"La sélection corse? Je ne pourrais même pas trouver les mots pour vous dire combien c'est important pour moi. Ç a compterait plus qu'une sélection en équipe de France". Les mots de Jean-Baptiste Pierazzi, capitaine de l'AC Ajaccio et membre de la Squadra Naziunale Corsa, ne laissent pas de place au doute. Sur l'île de Beauté, on se revendique de cette équipe comme un symbole de la spécifité insulaire. "L'équipe de France? On ne la suit pas, on ne s'identifie pas à elle, alors que la Corse oui", explique de son côté Sébastien, membre de l'association de supporters du Sporting, Bastia 1905.
Mais cette équipe de Corse, à quoi sert-elle? Que représente-t-elle? "C'est une sélection faite sur l'ascendance, nous explique son manager Andre Di Scala. Elle a été relancée en 2008 car le football corse était au creux de la vague. Bastia descendait, l'ACA évoluait en D2 et le Gazelec en CFA. Elle nous sert à être nous-mêmes, à organiser des rencontres qui ouvriraient la Corse à d'autres sélections, d'autres pays. Il y a une volonté dans cette île d'avoir une autonomie importante. Ce n'est pas un rejet. Au contraire, c'est une ouverture".

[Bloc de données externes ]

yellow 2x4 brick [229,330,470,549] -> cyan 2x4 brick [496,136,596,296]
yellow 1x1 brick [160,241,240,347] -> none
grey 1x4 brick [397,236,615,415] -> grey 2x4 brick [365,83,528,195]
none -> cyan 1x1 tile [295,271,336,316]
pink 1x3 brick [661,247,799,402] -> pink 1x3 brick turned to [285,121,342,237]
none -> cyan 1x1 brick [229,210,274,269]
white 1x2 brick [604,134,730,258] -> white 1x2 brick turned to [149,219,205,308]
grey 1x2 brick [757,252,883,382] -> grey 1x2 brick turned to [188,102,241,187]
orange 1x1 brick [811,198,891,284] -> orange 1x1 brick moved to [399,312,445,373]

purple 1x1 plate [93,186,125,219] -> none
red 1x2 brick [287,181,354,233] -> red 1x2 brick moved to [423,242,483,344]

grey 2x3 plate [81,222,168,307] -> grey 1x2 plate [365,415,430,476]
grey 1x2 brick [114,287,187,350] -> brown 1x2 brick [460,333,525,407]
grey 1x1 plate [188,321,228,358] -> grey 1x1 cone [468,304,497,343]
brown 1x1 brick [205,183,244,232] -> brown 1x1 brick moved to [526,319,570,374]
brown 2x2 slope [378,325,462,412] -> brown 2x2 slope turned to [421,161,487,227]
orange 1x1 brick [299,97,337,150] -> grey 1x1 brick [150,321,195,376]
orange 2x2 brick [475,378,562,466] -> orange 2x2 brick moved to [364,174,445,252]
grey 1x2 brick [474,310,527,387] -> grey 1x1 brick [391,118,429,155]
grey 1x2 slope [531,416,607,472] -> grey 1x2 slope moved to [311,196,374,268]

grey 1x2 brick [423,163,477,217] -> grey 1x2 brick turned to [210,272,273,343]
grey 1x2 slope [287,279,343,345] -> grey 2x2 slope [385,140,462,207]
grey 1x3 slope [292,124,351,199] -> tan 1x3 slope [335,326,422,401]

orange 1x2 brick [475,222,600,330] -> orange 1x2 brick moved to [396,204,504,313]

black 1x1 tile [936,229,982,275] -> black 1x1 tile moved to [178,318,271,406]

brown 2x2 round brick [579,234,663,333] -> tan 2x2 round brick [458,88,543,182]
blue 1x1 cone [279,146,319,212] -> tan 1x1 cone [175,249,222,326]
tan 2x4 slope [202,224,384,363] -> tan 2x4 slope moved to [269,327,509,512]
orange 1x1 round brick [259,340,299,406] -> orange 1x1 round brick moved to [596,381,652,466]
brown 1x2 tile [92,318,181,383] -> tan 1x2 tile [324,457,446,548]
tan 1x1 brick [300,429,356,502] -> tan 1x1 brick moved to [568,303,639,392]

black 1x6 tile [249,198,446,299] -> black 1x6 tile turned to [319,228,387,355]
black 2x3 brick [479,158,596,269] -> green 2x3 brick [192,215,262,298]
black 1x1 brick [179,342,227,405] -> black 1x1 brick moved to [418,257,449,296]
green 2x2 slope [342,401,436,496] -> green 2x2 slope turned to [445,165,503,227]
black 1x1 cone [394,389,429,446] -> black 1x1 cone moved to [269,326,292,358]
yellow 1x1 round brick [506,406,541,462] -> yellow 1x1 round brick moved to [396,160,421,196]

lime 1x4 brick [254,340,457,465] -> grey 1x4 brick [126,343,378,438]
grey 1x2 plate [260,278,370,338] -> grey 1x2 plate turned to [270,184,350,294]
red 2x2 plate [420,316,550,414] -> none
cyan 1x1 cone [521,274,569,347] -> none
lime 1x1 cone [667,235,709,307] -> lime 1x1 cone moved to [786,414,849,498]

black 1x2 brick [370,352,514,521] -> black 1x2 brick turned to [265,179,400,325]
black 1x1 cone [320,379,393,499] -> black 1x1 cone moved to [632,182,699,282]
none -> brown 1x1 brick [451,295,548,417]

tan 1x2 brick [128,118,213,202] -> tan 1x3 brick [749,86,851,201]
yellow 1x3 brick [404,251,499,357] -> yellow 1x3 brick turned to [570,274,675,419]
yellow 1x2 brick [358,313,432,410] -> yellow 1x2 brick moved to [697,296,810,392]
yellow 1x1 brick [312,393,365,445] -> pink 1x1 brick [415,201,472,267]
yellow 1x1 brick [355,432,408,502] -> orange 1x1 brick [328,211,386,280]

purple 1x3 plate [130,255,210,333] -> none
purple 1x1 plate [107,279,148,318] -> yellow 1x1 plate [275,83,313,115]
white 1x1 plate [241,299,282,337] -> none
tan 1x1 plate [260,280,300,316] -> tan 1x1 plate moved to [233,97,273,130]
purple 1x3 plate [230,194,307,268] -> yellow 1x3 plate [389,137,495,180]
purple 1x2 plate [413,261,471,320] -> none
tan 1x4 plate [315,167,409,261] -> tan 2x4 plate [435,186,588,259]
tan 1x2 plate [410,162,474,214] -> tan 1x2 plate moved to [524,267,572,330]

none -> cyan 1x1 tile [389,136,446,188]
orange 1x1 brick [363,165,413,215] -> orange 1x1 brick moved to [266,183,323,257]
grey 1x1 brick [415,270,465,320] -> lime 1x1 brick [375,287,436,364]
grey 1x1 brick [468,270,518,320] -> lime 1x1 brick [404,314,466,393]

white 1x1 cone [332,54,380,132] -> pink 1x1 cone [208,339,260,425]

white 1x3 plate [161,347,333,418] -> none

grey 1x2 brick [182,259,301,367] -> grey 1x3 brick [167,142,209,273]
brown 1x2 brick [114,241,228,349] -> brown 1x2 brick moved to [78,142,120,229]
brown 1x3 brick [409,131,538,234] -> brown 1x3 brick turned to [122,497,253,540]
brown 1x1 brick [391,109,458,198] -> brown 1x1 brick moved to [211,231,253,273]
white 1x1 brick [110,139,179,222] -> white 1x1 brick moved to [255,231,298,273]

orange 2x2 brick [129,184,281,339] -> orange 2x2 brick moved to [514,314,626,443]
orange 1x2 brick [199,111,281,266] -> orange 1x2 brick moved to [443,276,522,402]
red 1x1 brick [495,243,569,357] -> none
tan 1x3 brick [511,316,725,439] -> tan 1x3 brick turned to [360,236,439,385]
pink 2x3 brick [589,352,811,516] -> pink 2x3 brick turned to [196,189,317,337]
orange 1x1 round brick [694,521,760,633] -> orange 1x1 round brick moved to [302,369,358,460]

La Corse en qualifications pour la Coupe du monde?
Parmi les joueurs qui ont enfilé le maillot à la tête de Maure, des noms familiers: Modesto, Cavalli, Penneteau mais surtout Giuly et Squillaci qui ont aussi porté celui des Bleus. Des joueurs du "continent" donc mais avant tout du Sporting et de l'ACA. Pas de clan, au contraire. "On est heureux de se retrouver, explique Pierazzi. Quand Dédé (Di Scala) m'a annoncé qu'il reformait la sélection, j'ai trouvé ça fantastique". Même les associations de supporters des deux camps, Bastia 1905 et Ursi Rebelli pour Ajaccio, y sont allées de leur banderole lors d'un derby il y a quelques années: "Per una squadra Naziunale Corsa".
Cette remise au goût du jour il y a quatre ans s'accompagne de rêves de grandeurs. Celui notamment d'être affilié à la FIFA pour disputer des compétitions officielles comme la Guadeloupe (Gold Cup) ou Tahiti et la Nouvelle-Calédonie, qui jouent les qualifications à la Coupe du monde. "Cette reconnaissance est importante pour nous, explique Di Scala. On se reconnait comme une nation, un peuple." "C'est plus qu'important, confirme Pierazzi. La Corse a tellement été critiquée, on a dit qu'elle manquait de qualité, qu'il manquait ci, ça... On veut montrer que cette sélection a du potentiel."
En attendant, la sélection corse doit trouver d'autres moyens d'exister. Elle a ses souvenirs comme son nul face au Stade de Reims de Kopa en 1964 (1-1) ou son succès sur l'équipe de France au Stade Vélodrome (2-0) devant 25.000 spectateurs en 1967. Ses matches de bienfaisance dont le plus symbolique reste celui face à la Juventus Turin de Vialli et Ravanelli après la catastrophe de Furiani en 1992. Ou encore par le biais de matches amicaux face à de vraies sélections (Congo en 2009, Gabon en 2010 et Bulgarie en 2011), seule façon pour elle de s'afficher, en attendant mieux.